Regulation of orotic acid biosynthesis and excretion induced by oral glutamine administration in mice.

Glutamine, the most abundant amino acid in blood and tissues, is degraded by the renal and splanchnic tissues, especially the small intestinal mucosa. Due to the activity of glutaminase, it may be broken down in these tissues and contribute to ammoniagenicity. Glutamine, either directly or through ammonia production, may act as a nitrogenous source for pyrimidine biosynthesis. We have evaluated the effect of glutamine on orotate metabolism in mice, by gavaging (ig) L-glutamine, 1.0 to 4.0 mmol/100 g of body wt/day, during 6 weeks of experimentation. Glutamine at doses of 2.5 to 4.0 mmol/100 g of body wt caused a significant increase in plasma ammonia and urinary orotate. The regulation of the orotic acid biosynthesis and excretion was studied by testing the effects of various inhibitors in mice force-fed with glutamine (4 mmol/100 g of body wt, ig). The orotic aciduria was insensitive to acivicin (1 and 5 mg/100 g of body wt, ip), a specific inhibitor of the cytoplasmic carbamyl phosphate synthetase-II, thus pointing toward the mitochondrion as the principal source of carbamyl phosphate.

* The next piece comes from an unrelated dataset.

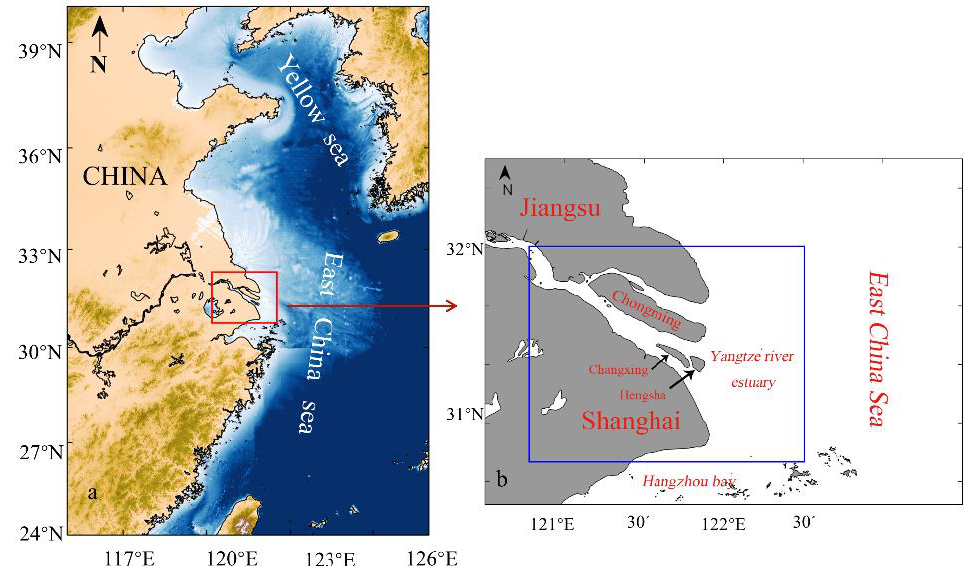
Figure 1. ( a ) Location of Yangtze River. ( b ) Blue square: study area.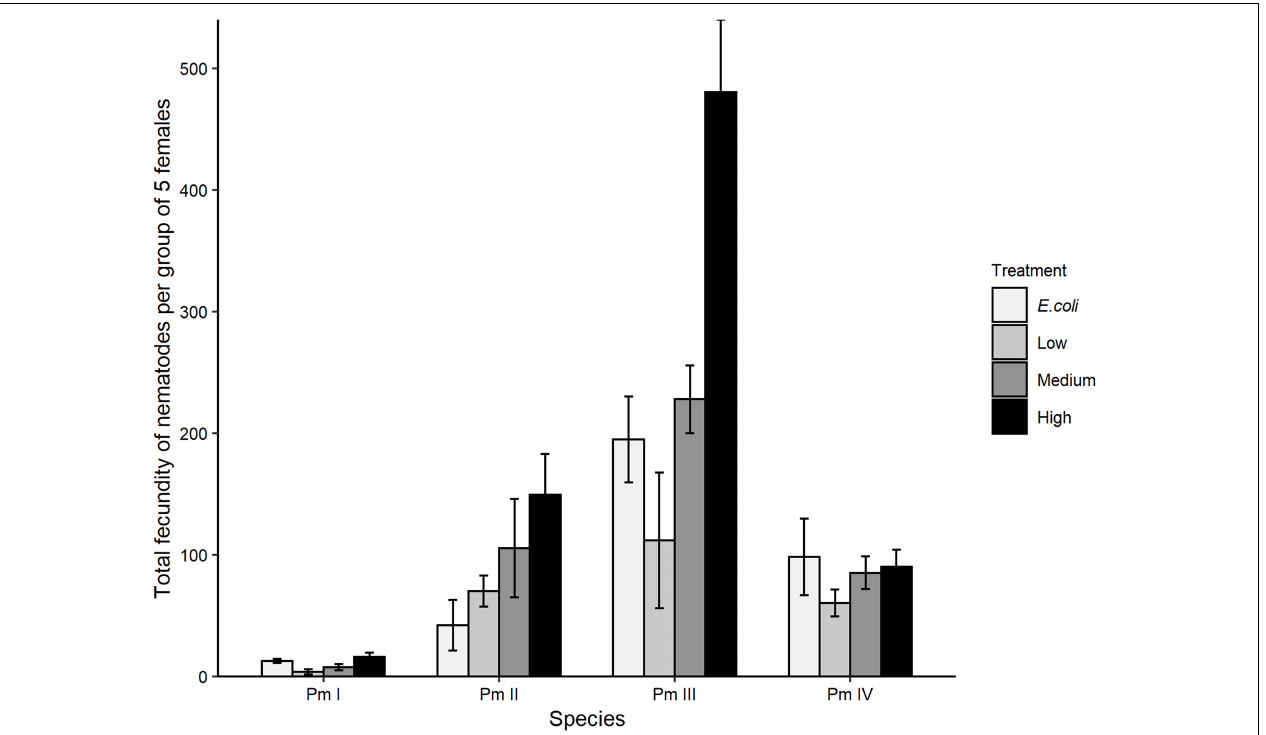
FIGURE 5 | Total fecundity: total number of offspring (eggs + juveniles) produced over the interval from the start of the incubation to the maturation of the first F1-offspring to adults (mean ± SE) for the four cryptic species of L. marina in different food treatments ( E. coli , low diversity, medium diversity, and high diversity) ( n = 4).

Cycloheximide (15 and 100 mg/kg of body wt, ip) caused a significant decrease in urinary orotate indicating that the induction of orotate synthesis by glutamine may be associated with the translation of a specific protein. However, orotate excretion was significantly decreased by N-(phosphonoacetyl)-L-aspartate (PALA) (5 mg/100 g of body wt, ip) due to its inhibitory effect on the aspartate transcarbamylase activity. There was a significant increase of urinary orotate following ingestion of adenine supplemented diets (0.1% and 0.2%), suggesting the blockage of the utilization of orotate for nucleotide biosynthesis by glutamine. Since orotate synthesis may also be influenced by ornithine metabolism, we evaluated the effect of glutamine administration on various ornithine-metabolizing enzymes. There was a decrease in hepatic ornithine decarboxylase activity with no change in hepatic ornithine aminotransferase activity following the administration of glutamine. This observation indicates that an increased metabolic utilization of ornithine is not responsible for the increase in orotate excretion, which may be caused principally through an effect of glutamine on mitochondrial carbamyl phosphate synthesis.